Alguns dizem que as universidades deveriam cobrir parte desses custos com prestação de serviços, especialmente nas áreas de pesquisa e de extensão, sem falar nos cursos de pós graduação lato sensu. Mas isso esbarra muitas vezes na interpretação da gratuidade plena, na visão dos órgãos de controle. Não me esqueço, quando reitor da Universidade Federal de Pernambuco (UFPE), do uso da Resolução de Prestação de Serviços para regulamentar parte das finalidades acima, após amplo e difícil debate no câmpus da universidade. No ano seguinte, recebi um duro questionamento dos técnicos de controle das contas públicas, pois estava ferindo a questão da gratuidade da instituição.
Mas há outras questões sobre as quais a universidade pública também deveria se debruçar e não o faz, pelo menos na intensidade esperada. Por exemplo, até 2024,no âmbito da meta12 do Plano Nacional de Educação (PNE), o percentual de jovens de 18 a 24 anos no ensino superior deve dobrar, saindo dos atuais17%e chegar a 33%. Para que essa expansão se faça sem comprometer a eventual qualidade, a universidade precisa colocar na agenda de prioridades a educação básica. E isso não acontece. A participação pífia das universidades na discussão da Base Nacional Comum Curricular (BNCC), que estabelecerá os direitos de aprendizagens para todos os alunos, da educação infantil ao ensino médio, é o reflexo desse distanciamento. A BNCC mexerá fortemente com a formação de professores, e isso tem tudo a ver com as universidades, ou não?
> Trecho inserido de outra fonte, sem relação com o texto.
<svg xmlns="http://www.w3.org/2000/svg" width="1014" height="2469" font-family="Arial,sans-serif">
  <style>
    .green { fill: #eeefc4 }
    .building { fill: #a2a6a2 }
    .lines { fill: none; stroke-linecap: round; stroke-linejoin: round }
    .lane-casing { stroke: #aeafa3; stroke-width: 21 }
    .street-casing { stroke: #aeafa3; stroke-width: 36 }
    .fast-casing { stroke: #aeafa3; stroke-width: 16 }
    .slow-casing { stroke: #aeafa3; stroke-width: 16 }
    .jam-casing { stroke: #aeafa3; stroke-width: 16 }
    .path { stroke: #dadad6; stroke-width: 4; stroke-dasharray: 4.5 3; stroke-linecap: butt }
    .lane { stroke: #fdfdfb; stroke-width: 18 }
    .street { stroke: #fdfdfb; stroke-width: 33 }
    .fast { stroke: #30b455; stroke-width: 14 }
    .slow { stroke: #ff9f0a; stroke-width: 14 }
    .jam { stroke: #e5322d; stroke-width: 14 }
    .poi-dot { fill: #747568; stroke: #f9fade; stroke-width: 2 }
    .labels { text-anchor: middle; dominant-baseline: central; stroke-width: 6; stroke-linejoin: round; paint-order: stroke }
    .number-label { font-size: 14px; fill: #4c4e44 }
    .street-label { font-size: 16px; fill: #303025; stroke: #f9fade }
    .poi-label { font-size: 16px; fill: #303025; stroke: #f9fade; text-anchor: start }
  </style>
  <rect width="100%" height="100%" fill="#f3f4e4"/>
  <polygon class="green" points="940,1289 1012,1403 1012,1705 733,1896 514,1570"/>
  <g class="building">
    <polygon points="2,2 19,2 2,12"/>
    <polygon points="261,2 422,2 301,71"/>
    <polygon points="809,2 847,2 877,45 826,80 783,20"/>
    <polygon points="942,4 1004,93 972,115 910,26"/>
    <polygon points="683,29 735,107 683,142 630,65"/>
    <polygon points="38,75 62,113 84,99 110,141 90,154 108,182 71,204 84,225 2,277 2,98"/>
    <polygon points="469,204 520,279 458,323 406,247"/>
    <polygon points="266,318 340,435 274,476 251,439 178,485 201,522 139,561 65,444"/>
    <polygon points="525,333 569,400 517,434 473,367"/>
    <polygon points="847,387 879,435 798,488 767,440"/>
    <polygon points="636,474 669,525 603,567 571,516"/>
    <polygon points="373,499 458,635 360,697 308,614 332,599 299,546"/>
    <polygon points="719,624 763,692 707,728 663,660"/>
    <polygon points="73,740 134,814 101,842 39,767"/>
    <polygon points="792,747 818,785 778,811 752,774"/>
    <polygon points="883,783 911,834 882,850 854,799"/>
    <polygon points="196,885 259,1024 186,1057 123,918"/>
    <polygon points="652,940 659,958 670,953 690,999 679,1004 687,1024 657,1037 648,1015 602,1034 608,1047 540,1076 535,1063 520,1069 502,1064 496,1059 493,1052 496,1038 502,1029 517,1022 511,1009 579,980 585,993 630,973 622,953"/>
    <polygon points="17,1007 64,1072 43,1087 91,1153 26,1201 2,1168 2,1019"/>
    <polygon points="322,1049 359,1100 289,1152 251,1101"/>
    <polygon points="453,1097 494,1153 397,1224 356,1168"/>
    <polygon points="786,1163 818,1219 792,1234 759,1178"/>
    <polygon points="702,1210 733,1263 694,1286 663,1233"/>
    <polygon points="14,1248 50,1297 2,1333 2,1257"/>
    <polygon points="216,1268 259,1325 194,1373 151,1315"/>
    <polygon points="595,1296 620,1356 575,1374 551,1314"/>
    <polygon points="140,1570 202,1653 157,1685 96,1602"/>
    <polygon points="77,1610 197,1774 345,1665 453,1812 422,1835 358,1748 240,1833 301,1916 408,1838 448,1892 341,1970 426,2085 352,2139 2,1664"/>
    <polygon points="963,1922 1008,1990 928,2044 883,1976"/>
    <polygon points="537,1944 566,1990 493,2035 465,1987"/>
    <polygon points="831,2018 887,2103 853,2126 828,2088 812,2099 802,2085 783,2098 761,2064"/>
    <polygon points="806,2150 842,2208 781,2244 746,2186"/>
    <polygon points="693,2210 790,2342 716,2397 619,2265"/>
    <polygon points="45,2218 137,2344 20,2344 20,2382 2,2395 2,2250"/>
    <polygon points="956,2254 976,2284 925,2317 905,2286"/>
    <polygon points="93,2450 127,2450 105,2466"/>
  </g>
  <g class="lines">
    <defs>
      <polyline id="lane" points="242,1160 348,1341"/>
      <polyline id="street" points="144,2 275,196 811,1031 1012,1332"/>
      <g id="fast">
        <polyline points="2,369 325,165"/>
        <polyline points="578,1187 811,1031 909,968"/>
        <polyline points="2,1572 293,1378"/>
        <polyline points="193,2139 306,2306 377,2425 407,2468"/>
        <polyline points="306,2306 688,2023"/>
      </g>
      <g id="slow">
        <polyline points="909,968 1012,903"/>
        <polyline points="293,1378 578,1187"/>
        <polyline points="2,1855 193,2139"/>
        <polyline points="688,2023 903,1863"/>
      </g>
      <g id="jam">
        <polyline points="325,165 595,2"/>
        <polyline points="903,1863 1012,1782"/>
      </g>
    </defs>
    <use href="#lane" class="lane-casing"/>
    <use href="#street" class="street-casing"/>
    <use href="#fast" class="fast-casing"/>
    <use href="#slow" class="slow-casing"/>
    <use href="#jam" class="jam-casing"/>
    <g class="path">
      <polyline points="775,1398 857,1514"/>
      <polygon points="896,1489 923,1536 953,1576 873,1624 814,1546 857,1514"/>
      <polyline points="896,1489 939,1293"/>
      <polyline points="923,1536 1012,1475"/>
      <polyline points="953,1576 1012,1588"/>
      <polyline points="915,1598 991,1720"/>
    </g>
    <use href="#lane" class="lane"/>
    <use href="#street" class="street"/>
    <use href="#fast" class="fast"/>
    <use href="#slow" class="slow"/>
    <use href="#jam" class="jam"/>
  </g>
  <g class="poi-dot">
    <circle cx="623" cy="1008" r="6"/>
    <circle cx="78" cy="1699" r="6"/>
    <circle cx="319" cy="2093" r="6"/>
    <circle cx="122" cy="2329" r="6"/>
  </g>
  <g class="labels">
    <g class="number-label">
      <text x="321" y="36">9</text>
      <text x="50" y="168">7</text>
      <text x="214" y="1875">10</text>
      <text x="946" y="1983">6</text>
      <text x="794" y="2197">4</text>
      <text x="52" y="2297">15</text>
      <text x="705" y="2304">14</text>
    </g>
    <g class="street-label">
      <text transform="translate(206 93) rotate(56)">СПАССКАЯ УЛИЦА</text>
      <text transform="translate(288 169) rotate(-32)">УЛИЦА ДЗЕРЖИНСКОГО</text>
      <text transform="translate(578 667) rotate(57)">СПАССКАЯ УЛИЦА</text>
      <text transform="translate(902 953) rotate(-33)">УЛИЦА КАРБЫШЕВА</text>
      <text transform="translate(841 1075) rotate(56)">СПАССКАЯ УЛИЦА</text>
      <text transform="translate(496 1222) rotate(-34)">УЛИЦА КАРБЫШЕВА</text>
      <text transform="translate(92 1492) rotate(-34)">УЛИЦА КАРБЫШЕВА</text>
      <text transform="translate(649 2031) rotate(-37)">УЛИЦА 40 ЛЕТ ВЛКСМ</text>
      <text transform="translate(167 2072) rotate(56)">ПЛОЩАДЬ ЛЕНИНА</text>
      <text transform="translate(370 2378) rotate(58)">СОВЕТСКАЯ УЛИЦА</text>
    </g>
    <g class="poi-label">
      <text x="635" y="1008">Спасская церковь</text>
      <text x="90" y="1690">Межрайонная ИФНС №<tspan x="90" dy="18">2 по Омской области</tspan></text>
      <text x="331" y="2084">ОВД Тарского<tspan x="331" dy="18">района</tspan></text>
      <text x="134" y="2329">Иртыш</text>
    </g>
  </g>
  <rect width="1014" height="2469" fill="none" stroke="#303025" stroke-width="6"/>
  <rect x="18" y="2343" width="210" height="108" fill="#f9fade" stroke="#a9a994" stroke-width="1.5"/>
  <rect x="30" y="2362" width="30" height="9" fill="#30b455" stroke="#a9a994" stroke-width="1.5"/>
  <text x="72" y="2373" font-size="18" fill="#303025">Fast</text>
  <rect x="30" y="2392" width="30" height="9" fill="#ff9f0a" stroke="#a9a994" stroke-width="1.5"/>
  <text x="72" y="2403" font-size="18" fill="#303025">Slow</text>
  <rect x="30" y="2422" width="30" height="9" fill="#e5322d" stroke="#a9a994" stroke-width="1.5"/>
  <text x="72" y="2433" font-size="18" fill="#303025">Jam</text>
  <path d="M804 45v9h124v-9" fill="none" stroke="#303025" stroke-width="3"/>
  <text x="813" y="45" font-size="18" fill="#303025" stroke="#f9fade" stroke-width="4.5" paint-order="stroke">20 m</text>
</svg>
Além disso, não se pode continuar fazendo mais do mesmo, formando professores para a educação básica com o olhar do passado, muita teoria e uma prática docente que não dialoga com as necessidades da escola pública. É preciso prepara-los para as novas demandas do século 21, que estão a exigir o desenvolvimento de novas competências na formação plena das pessoas. As universidades públicas precisam enxergar com clareza o seu novo papel social e estratégico no país. Ninguém em sã consciência pode deixar, por exemplo, de reconhecer a contribuição dessas universidades na formação de doutores e mestres, e a qualidade de sua pós-graduação. Mas isso e outras justificativas dadas no passado não bastam para resolver os desafios atuais e futuros. É preciso repensar seu modelo de atuação e de sustentabilidade, para que não se vejam mais adiante no papel do peru indutivista de Bertrand Russell. A situação da Universidade Estadual do Rio de Janeiro (UERJ) parece não ter sido suficiente. O que mais é preciso?